What you need to do. Only the pictures are to be dropped; the rest of the data below is to be duplicated exactly.

(Images with keypoint coordinates)
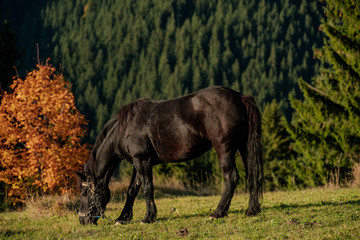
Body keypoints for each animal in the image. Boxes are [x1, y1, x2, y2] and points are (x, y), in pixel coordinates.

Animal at [77, 86, 262, 225]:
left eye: (84, 193)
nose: (83, 220)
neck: (125, 128)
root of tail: (240, 98)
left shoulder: (142, 161)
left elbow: (147, 188)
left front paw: (148, 217)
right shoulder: (138, 163)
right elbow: (132, 190)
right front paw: (123, 218)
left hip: (225, 149)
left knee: (231, 178)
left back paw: (217, 213)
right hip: (243, 147)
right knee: (252, 174)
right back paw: (251, 210)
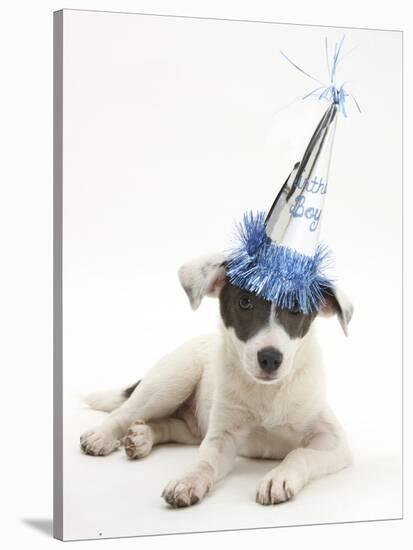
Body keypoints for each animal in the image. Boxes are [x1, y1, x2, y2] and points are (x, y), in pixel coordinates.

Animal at [81, 254, 354, 508]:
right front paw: (189, 480)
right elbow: (205, 462)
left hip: (192, 425)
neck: (267, 392)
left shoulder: (334, 441)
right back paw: (102, 437)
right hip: (173, 379)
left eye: (296, 308)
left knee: (171, 425)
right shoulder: (222, 437)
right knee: (124, 414)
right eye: (245, 302)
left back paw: (142, 437)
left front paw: (278, 477)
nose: (270, 358)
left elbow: (301, 453)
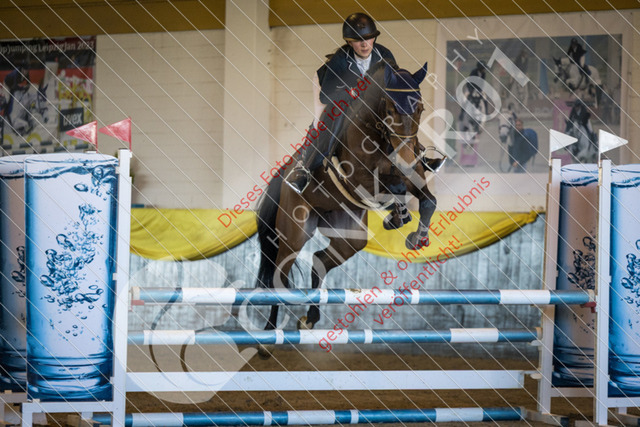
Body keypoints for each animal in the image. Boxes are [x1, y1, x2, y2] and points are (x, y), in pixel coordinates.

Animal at [254, 61, 437, 351]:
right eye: (390, 109)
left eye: (420, 108)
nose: (406, 158)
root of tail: (284, 176)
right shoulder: (360, 179)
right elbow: (395, 188)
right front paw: (398, 215)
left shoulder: (414, 174)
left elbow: (428, 200)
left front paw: (415, 236)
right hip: (295, 232)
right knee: (279, 276)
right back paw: (269, 335)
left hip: (350, 236)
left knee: (320, 260)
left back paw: (310, 318)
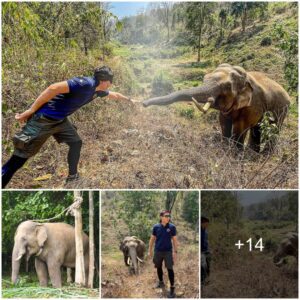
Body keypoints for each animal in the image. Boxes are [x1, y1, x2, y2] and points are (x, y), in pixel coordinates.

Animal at [144, 63, 290, 152]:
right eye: (204, 78)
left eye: (227, 87)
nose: (143, 104)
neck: (245, 77)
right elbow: (223, 122)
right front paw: (224, 148)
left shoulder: (252, 104)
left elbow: (241, 127)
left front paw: (235, 155)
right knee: (257, 128)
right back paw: (253, 152)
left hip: (283, 108)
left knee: (275, 127)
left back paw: (264, 154)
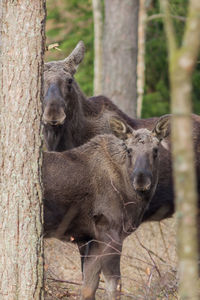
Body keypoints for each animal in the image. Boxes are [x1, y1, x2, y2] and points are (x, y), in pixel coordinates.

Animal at [43, 116, 170, 298]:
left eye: (155, 150)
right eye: (129, 150)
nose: (141, 181)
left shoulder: (92, 239)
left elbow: (89, 286)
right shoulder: (110, 233)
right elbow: (113, 285)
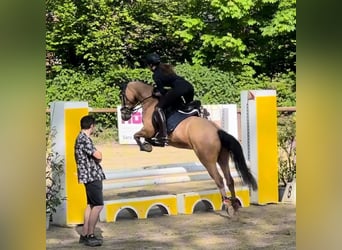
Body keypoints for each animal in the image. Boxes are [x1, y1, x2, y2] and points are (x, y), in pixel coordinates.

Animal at [119, 81, 258, 216]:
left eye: (122, 96)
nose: (124, 115)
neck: (150, 101)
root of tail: (217, 131)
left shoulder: (148, 130)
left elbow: (136, 136)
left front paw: (146, 147)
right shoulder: (148, 132)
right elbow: (140, 137)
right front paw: (150, 144)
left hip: (206, 159)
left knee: (219, 179)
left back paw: (227, 205)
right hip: (222, 158)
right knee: (229, 180)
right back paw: (234, 205)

Task response.
Body keypoints for each animal in the image. Boxes are [x1, y1, x2, y2] and points are (x, y), in pixel coordinates.

Animal at [77, 86, 262, 225]:
left eye: (84, 193)
nose: (83, 220)
neck: (125, 128)
root of tail: (240, 98)
left shoulder: (142, 161)
left elbow: (147, 188)
left front paw: (148, 217)
right shoulder: (138, 163)
right elbow: (132, 190)
right front paw: (123, 218)
left hip: (225, 149)
left knee: (231, 178)
left back paw: (217, 213)
right hip: (243, 147)
right knee: (252, 174)
right back paw: (251, 210)
Body keypoints for each animal in the image. Boxes are [x1, y1, x2, y2] and points are (x, y), in pixel coordinates.

Animal at [81, 254, 354, 508]:
right front paw: (189, 480)
right elbow: (205, 462)
left hip: (192, 425)
neck: (267, 392)
left shoulder: (334, 441)
right back paw: (102, 437)
right hip: (173, 379)
left eye: (296, 308)
left knee: (171, 425)
right shoulder: (222, 437)
right knee: (124, 414)
right eye: (245, 302)
left back paw: (142, 437)
left front paw: (278, 477)
nose: (270, 358)
left elbow: (301, 453)
Body keypoints for each animal in the image. Boxes are [x1, y1, x2, y2] and points are (x, y), in pixel coordinates.

Animal at [254, 61, 437, 351]:
right eye: (390, 109)
left eye: (420, 108)
nose: (406, 158)
root of tail: (284, 176)
right shoulder: (360, 179)
right elbow: (395, 188)
right front paw: (398, 215)
left shoulder: (414, 174)
left elbow: (428, 200)
left front paw: (415, 236)
right hip: (295, 232)
right knee: (279, 276)
right back paw: (269, 335)
left hip: (350, 236)
left knee: (320, 260)
left back paw: (310, 318)
Body keypoints for each animal in the image. Boxes are [x1, y1, x2, y2] and points are (x, y), in pixel coordinates.

Animal at [144, 63, 290, 152]:
right eye: (204, 78)
left eye: (227, 87)
nose: (143, 104)
neck: (245, 77)
right elbow: (223, 122)
right front paw: (224, 148)
left shoulder: (252, 104)
left elbow: (241, 127)
left front paw: (235, 155)
right knee: (257, 128)
right back paw: (253, 152)
left hip: (283, 108)
left knee: (275, 127)
left back paw: (264, 154)
Body keypoints for each animal in the image. Boxes are [x1, y1, x2, y2] and points are (x, y), in pixel coordinates.

Animal at [43, 116, 170, 298]:
left eye: (155, 150)
right eye: (129, 150)
nose: (141, 181)
left shoulder: (92, 239)
left elbow: (89, 286)
right shoulder: (110, 233)
right elbow: (113, 285)
Body keypoints for each animal in the image. Boxes are [x1, y1, x2, y2] and points are (x, y), in pixel coordinates.

Animal at [119, 81, 258, 216]:
left eye: (122, 96)
nose: (124, 115)
neck: (150, 101)
root of tail: (217, 131)
left shoulder: (148, 130)
left elbow: (136, 136)
left front paw: (146, 147)
right shoulder: (148, 132)
right elbow: (140, 137)
right front paw: (150, 144)
left hip: (206, 159)
left knee: (219, 179)
left back paw: (227, 205)
right hip: (222, 158)
right knee: (229, 180)
right back paw: (234, 205)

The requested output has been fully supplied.